Pero la actividad constructora ha continuado también en pequeños asentamientos al otro lado delmuro, en los feudos de los colonos más comprometidos con mantener Cisjordania bajo control israelí. Son ellos quienes han tomado la iniciativa de extender sus comunidades. También gozan de respaldo dentro de las filas del funcionariado. El ministro de Vivienda aún concede hipotecas subvencionadas para casas en esos asentamientos. Una cultura burocrática arraigada triunfa sobre las órdenes que vienen de arriba.

El poder creciente de los colonos dificulta la acción de todos los líderes israelíes

Olmert no tuvo fuerza suficiente para acabar con esa burocracia ni para enfrentarse a los colonos. Entre sus potenciales sucesores, Benjamin Netanyahu es el candidato de la derecha que apoya los asentamientos,  y Tzipi Livni, del partido Kadima, de Olmert, no ha mostrado signos de que esté dispuesta a paralizar la construcción en ausencia de un acuerdo de paz.

El poder creciente de los colonos dificulta la acción de todos los líderes israelíes. El jefe del Shin Bet, el órgano de seguridad interna, reveló que los colonos están “muy dispuestos” a “usar la violencia –no sólo piedras, sino armas reales– para evitar o parar el proceso diplomático”. Estaba verbalizando los miedos que el país reconoce a media voz: la retirada no implica sólo los costes financieros y sociales de desplazar a miles de personas. Supone un riesgo de conflicto civil, de judíos contra judíos. Cuantos más colonos hay, mayor es el peligro. Cuanto más se espere, más colonos habrá. Cuantos más colonos haya, más dudarán los políticos sobre su desalojo, y más aún sobre la posibilidad de hacer cualquier otra cosa al respecto. Nadie sabe dónde está el punto de no retorno.

Pero no hay buenas alternativas a la retirada. El plan de Olmert de rediseñar las fronteras partiría el territorio palestino, mientras que las pequeñas y más radicales colonias tendrían que evacuarse. Algunos observadores aún se aferran a la solución de un solo Estado, una fantasía albergada por los que creen que el nacionalismo está a punto de desvanecerse. Dicho Estado oscilaría entre la violencia comunitaria y la paralización política, y los palestinos intentarían establecer un Gobierno estable, pero fracasarían.

El tiempo se agota. Ahora que Obama ha asumido el cargo, puede que se sienta tentado de retrasar su intervención en este conflicto. Pero hacerlo podría cerrar definitivamente la vía para alcanzar una solución. La alternativa es ejercer presión sobre el Gobierno israelí para congelar la construcción de asentamientos y avanzar hacia un acuerdo definitivo.
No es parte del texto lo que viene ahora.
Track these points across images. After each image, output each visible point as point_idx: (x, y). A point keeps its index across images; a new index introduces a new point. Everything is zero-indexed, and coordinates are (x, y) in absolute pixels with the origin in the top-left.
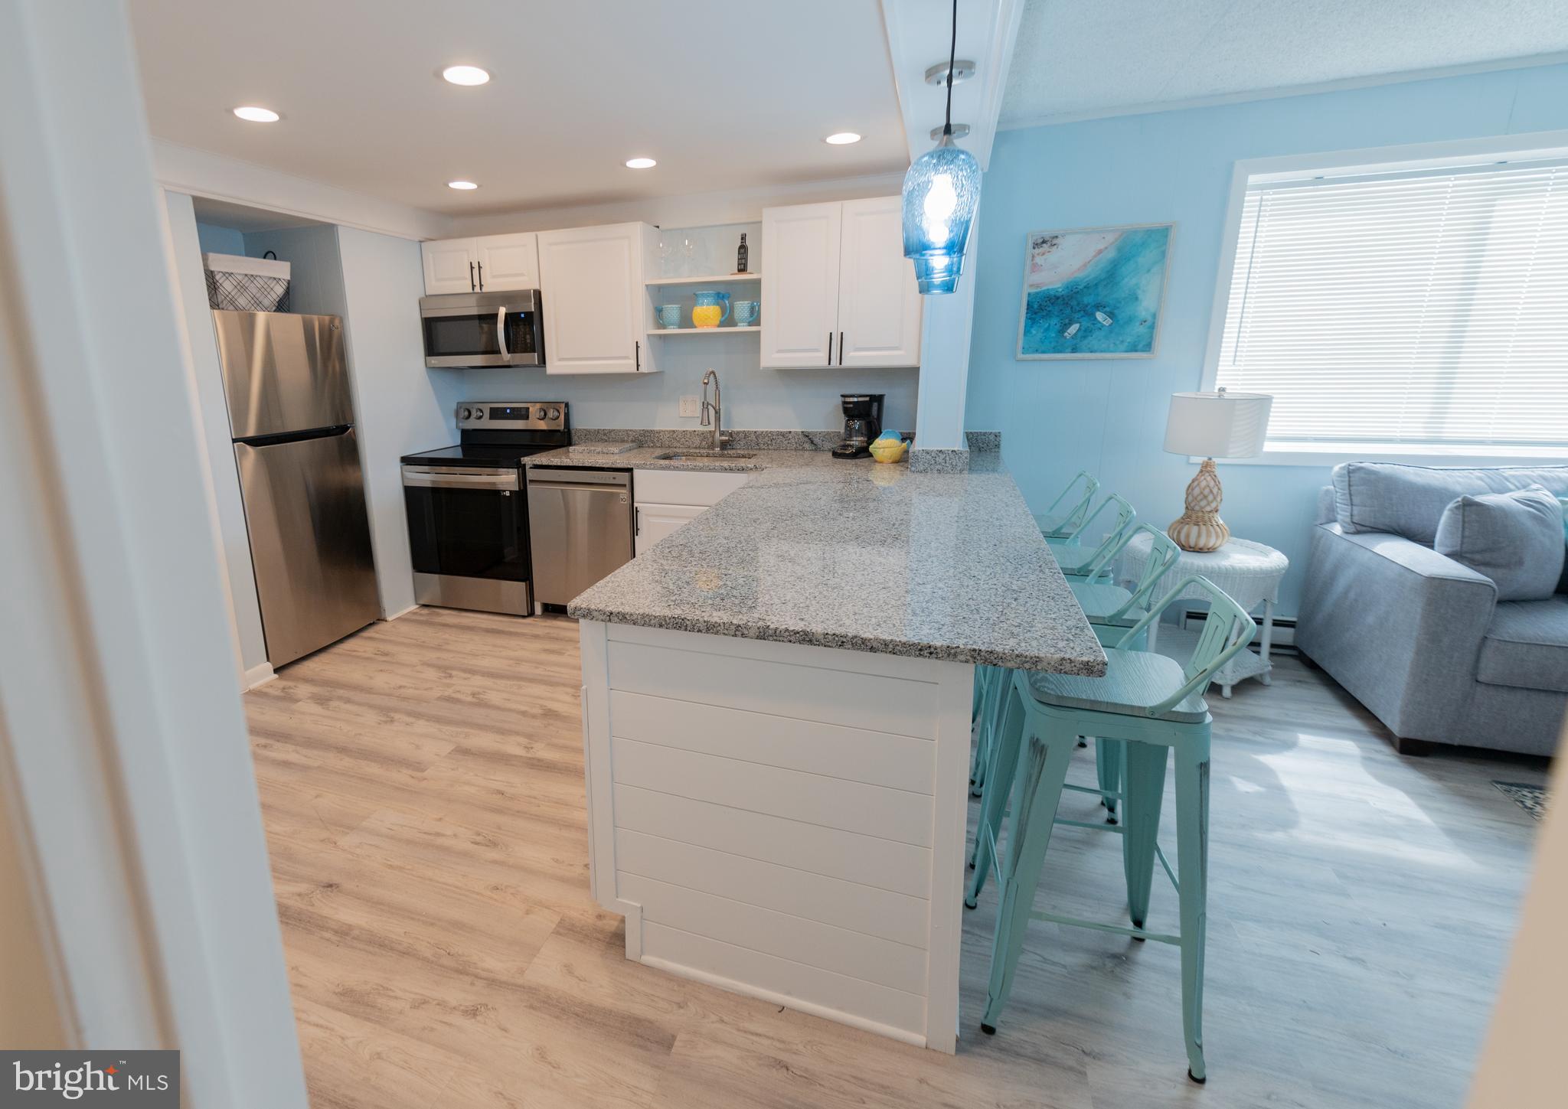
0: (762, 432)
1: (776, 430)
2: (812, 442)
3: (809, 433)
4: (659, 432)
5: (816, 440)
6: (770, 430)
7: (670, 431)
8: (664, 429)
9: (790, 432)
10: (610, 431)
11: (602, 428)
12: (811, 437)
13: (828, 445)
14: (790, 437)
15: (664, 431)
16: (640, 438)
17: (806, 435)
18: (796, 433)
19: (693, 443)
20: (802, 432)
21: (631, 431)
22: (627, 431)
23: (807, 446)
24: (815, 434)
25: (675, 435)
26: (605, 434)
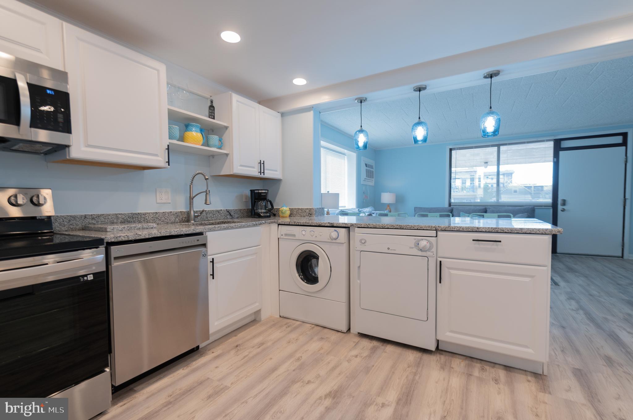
0: (209, 211)
1: (215, 209)
2: (230, 215)
3: (229, 210)
4: (145, 214)
5: (232, 214)
6: (212, 210)
7: (153, 213)
8: (148, 212)
9: (221, 210)
10: (99, 216)
11: (90, 214)
12: (230, 212)
13: (236, 216)
14: (221, 213)
15: (149, 213)
16: (129, 219)
17: (228, 211)
18: (224, 210)
19: (170, 220)
20: (226, 210)
21: (120, 214)
22: (116, 214)
23: (228, 217)
24: (231, 210)
25: (157, 216)
26: (93, 219)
Por supuesto, los mayores responsables son los líderes israelíes. El próximo primer ministro tendrá que elegir entre aprender de la promesa incumplida de Olmert o repetir su inhibición. Si Israel va a retirarse de Cisjordania, el primer paso es ordenar el cese de la construcción de asentamientos. Enfrentarse a los colonos requerirá un gran valor. Pero no hacerlo pondría en peligro la existencia de Israel como un Estado judío. Ésa es la lección escrita en las colinas.